Le truc fonctionnait déjà dans les années 80, quand on n’achetait pas une Poupée Bout d’Chou, mais l’adoptait, justement. Il y avait même un certificat de naissance dans la boîte! On pouvait crier au génie du point de vue de la mise en marché d’un jouet, mais je m’attends à ce que nous soyons collectivement plus critiques, en tant qu’institution d’éducation supérieure, chaque fois que nous proposons une technologie qui se veut éducative — car il est bien question de réussite des étudiantes et des étudiants dans le texte de présentation de l’outil.

Le vocabulaire employé sur le Portail est un vernis miroitant qui crée un décalage entre ce qu’on veut faire croire qu’Ali est en mesure de réaliser (soigner l’âme, par exemple, ou améliorer une note dans un cours de chimie) et ce qu’il fait vraiment, ou plutôt ne fait pas, puisque, et je cite : « Ali n’est pas un outil de détection, d’évaluation ou d’intervention et en aucun cas il ne sera considéré apte à traiter des problématiques ». Bref, il n’est ni un parent, ni un ou une amie, ni un ou une professeure, ni un ou une professionnelle.
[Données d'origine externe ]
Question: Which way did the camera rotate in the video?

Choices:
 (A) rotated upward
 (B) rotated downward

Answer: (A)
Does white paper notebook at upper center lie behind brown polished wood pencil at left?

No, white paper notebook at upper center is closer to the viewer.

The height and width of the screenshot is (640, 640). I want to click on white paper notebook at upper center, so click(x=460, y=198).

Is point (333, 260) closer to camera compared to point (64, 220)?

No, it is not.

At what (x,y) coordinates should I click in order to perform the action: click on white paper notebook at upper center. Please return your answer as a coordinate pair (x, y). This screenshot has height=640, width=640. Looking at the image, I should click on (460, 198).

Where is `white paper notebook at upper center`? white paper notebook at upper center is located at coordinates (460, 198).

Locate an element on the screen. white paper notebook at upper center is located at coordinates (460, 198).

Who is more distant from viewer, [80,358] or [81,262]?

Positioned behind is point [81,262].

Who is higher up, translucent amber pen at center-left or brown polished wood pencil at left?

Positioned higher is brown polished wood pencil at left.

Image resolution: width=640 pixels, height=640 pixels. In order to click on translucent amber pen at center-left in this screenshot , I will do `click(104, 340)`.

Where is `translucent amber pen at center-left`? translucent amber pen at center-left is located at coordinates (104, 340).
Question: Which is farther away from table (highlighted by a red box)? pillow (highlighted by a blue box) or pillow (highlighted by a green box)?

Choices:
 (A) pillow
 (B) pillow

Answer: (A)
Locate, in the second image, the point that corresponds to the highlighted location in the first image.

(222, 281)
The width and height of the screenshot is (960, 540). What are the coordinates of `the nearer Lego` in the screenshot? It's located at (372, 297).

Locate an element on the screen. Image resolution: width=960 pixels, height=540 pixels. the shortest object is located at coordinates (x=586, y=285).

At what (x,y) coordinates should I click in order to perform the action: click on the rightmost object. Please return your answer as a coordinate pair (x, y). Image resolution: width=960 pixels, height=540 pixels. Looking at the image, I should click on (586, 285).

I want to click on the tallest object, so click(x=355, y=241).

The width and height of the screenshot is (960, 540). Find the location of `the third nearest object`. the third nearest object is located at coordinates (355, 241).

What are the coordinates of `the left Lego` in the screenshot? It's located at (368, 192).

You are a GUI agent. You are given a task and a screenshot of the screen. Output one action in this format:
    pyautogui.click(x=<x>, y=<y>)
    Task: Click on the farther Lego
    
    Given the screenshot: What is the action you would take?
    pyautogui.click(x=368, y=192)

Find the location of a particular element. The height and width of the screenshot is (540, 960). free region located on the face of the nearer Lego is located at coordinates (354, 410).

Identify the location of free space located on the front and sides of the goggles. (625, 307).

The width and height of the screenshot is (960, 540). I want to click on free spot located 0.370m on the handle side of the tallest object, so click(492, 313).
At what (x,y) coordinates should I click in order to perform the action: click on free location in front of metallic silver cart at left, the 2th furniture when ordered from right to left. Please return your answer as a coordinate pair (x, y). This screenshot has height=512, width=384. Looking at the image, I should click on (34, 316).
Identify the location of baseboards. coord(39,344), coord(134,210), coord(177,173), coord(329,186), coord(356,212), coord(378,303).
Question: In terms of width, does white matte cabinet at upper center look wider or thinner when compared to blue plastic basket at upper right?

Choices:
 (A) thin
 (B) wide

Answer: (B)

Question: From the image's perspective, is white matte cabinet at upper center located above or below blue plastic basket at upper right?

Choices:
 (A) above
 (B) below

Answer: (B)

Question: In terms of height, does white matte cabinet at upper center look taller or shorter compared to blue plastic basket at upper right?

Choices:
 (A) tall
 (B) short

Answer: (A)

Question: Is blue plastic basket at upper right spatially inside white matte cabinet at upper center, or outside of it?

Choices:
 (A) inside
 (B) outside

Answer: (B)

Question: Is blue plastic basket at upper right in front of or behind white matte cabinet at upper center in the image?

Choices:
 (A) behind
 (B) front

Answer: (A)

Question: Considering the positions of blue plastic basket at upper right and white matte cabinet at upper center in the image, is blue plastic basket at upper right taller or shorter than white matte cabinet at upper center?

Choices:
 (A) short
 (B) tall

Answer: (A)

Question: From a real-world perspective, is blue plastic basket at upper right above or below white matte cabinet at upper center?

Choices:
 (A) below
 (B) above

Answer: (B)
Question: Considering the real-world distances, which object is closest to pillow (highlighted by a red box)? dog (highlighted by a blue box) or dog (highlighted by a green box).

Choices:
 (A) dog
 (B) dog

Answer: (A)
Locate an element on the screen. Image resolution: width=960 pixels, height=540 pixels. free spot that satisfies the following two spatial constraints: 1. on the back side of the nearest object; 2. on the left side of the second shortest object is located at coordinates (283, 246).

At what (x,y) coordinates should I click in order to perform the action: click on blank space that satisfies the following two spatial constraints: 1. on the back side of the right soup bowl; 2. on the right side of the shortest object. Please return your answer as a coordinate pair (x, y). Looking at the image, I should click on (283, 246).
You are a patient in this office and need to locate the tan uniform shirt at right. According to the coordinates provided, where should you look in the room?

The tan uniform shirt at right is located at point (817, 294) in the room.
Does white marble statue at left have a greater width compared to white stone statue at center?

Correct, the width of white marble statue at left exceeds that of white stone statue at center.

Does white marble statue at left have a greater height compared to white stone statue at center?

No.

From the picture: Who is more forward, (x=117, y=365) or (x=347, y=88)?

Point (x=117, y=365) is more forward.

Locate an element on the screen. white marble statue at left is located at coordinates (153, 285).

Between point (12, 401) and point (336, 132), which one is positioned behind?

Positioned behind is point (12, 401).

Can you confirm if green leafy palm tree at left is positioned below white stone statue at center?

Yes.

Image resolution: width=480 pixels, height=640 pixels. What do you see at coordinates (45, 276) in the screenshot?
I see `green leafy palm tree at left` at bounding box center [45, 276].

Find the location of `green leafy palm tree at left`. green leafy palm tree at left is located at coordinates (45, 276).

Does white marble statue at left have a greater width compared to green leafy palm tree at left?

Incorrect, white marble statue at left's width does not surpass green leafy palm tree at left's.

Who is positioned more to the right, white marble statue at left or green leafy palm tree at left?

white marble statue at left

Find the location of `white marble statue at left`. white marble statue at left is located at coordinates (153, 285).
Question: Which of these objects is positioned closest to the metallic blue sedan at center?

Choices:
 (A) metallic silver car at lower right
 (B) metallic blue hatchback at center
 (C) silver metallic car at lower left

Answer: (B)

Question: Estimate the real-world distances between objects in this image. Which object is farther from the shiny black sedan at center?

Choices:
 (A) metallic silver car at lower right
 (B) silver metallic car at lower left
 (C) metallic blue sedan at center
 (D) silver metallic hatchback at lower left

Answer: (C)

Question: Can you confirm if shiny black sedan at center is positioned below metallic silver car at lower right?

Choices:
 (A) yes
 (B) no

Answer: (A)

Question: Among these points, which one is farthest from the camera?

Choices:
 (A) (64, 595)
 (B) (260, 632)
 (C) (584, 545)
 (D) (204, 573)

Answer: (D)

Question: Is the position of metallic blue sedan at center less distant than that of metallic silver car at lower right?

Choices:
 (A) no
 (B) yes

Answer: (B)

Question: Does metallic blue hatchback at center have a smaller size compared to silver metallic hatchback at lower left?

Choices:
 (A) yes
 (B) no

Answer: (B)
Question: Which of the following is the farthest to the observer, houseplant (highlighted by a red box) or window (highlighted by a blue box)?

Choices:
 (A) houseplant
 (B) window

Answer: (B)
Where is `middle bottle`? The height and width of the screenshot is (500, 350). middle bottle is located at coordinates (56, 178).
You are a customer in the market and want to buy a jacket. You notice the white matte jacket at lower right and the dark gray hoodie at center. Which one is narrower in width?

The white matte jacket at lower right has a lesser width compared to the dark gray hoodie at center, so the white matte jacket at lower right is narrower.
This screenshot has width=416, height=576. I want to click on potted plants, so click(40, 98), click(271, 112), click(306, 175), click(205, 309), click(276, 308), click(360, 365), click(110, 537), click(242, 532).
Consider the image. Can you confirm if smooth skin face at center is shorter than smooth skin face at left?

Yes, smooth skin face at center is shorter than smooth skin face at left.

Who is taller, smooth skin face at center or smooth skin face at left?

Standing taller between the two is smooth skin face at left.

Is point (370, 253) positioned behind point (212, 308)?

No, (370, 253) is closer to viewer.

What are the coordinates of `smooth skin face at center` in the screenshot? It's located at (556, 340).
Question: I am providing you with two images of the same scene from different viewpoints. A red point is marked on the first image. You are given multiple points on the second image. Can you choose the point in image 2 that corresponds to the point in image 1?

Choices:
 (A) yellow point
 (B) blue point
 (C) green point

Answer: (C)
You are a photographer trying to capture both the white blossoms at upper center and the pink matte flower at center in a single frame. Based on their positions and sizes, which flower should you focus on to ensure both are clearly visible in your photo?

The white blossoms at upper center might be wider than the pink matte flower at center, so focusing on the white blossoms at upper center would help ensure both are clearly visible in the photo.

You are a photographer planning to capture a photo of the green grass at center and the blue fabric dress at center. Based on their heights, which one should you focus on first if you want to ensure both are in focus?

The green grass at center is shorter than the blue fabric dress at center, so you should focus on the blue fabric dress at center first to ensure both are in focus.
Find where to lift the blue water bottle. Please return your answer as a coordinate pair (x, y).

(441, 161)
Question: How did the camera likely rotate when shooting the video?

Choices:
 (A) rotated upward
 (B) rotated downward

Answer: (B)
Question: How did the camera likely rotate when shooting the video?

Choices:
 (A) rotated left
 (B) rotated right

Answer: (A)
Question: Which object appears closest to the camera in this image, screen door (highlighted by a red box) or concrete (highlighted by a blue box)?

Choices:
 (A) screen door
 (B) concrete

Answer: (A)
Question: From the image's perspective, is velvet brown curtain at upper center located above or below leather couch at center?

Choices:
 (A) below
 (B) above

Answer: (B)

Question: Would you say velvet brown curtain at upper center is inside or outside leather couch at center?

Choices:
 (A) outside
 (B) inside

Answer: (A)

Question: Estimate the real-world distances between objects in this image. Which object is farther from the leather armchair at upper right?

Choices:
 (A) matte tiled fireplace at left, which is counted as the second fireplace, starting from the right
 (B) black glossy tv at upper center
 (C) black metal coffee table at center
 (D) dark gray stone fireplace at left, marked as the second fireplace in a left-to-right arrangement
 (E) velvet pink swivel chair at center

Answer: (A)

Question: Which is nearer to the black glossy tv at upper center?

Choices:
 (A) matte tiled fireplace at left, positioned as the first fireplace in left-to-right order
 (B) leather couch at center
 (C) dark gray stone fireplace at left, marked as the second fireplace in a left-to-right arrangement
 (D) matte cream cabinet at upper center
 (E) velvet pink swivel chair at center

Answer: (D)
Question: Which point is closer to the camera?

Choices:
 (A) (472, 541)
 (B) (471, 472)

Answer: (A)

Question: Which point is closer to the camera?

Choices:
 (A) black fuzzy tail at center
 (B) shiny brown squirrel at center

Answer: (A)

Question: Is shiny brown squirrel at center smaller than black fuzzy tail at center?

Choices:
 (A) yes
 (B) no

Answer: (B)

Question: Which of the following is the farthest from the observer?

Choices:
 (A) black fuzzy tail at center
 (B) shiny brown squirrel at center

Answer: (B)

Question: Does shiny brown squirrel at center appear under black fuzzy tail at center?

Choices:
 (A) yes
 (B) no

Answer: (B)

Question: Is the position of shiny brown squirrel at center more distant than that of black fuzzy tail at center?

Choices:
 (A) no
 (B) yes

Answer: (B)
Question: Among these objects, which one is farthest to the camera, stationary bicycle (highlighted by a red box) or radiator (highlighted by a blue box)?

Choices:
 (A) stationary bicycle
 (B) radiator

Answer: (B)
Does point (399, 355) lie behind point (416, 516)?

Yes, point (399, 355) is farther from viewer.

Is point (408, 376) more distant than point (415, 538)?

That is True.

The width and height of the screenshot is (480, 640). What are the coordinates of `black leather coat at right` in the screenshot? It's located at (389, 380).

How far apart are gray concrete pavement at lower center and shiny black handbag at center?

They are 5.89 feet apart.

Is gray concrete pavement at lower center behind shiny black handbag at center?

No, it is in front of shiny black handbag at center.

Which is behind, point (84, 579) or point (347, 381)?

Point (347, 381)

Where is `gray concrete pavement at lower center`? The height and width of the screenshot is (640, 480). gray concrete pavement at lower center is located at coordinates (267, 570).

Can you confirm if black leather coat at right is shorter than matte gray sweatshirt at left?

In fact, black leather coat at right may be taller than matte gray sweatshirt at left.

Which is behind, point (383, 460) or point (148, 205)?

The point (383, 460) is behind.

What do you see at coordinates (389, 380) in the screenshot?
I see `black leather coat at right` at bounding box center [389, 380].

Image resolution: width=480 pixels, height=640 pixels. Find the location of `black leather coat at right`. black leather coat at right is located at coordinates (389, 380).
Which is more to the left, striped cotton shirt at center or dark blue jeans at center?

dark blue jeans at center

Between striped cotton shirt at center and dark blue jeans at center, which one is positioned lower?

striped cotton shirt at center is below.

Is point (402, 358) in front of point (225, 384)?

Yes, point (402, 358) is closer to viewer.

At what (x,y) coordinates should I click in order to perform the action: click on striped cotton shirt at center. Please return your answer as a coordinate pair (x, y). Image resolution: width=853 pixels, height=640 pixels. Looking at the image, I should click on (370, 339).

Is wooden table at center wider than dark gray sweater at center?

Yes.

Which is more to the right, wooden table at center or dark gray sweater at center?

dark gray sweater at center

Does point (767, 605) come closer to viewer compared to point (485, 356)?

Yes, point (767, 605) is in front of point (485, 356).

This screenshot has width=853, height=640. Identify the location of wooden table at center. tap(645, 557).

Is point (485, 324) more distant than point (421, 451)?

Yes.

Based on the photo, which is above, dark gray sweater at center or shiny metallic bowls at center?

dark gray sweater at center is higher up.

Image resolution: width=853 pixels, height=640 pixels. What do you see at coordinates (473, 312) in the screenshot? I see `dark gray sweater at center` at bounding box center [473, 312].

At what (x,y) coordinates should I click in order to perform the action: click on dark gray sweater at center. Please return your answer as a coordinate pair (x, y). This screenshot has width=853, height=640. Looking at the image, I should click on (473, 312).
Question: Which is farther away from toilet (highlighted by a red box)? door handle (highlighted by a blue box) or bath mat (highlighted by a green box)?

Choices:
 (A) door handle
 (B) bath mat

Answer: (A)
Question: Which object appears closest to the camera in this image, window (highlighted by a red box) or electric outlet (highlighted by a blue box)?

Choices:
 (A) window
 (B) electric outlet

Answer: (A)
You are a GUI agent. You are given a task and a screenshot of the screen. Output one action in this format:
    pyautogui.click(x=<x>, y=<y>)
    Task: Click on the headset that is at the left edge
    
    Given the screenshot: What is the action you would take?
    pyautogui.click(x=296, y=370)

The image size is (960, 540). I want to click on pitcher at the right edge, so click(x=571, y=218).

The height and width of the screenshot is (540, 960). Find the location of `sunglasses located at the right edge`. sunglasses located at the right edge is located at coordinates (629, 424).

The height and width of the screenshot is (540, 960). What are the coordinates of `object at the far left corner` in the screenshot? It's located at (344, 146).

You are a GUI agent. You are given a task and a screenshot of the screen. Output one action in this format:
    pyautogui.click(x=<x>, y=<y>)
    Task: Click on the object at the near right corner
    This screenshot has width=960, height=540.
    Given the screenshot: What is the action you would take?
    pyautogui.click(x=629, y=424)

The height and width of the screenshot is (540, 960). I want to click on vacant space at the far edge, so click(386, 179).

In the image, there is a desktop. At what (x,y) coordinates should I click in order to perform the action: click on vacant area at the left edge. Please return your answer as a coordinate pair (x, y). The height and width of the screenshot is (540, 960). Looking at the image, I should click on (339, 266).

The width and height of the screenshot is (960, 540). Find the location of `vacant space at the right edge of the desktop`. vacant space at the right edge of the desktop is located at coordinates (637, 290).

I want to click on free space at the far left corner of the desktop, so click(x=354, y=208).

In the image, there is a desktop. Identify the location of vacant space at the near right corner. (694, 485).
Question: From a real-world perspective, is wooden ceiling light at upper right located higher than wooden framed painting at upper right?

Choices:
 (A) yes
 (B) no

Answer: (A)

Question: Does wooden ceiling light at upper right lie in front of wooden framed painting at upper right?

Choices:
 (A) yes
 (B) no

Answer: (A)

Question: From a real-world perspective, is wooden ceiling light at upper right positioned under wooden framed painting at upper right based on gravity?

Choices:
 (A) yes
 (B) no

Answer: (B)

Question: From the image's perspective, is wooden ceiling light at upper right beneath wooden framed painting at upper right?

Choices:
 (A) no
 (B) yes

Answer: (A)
C’est un outil. Je le qualifierais de moteur de recherche qui répond, tout en lui accordant la même bienveillance que Google, Siri ou Alexa — lire ici zéro.

L’adoption de cette rhétorique publicitaire est l’un des facteurs qui me pousseront à refuser que ce robot entre dans la normalité de notre quotidien sans que nous le questionnions davantage. Car l’illusion d’humanité et le simulacre de bienveillance qu’on lui plaque viennent pour moi ajouter une (inutile) barrière de plus entre l’étudiante ou l’étudiant et son prof, son API, sa répondante à la réussite, un psychologue, l’accueil des Services adaptés, et j’oublie certainement plein d’autres ressources précieuses dans le cégep. Et si ces services sont débordés, si le contexte pandémique en rend l’accès difficile, si la pénurie de main-d’œuvre nous frappe de plein fouet, ayons le courage d’agir en conséquence sans nous laisser distraire par une technologie qui essaie de se vendre en usant du filtre séduisant du langage de la publicité.

Au moins, ne relayons pas naïvement ses fausses promesses.

Car qu’est-ce qu’Ali ?
Un robot conversationnel et rien de plus. Ayons l’humilité de le reconnaître.

Ainsi, en attendant qu’on me présente Ali pour ce qu’il est et qu’on clarifie un paquet de questions éthiques que soulève son apparition dans notre environnement éducatif (à cet égard, je vous invite à lire le texte de Nos amis les robots… d’Alain Dion, enseignant de cinéma au Cégep de Rimouski : cliquez ici), je continuerai à faire comme d’habitude : rappeler périodiquement à mes étudiantes et étudiants que ma porte de bureau est ouverte, que je suis disponible pour eux même à distance via Teams, que des mesures d’aide variées sont à leur disposition (tutorat par les pairs, Tandem), que le Carrefour-Conseil regorge de professionnels qui sont prêts à les accueillir et à les aider, que des spécialistes les attendent à la bibliothèque pour les aiguiller dans leurs recherches documentaires, que le SAS et le Socio leur offrent de magnifiques occasions de décoller des écrans.

Sans refuser ni craindre les outils technologiques, dépeignons-les tels qu’ils sont : des outils. Puissants et performants, mais qui peuvent aussi nous leurrer, nous tromper, nous berner (pensez hameçonnage, vol de données personnelles et désinformation, par exemple). C’est encore placer l’humain, le vrai, au cœur de notre cégep qui me semble la voie à suivre. C’est ainsi que pourra s’épanouir l’authentique bienveillance.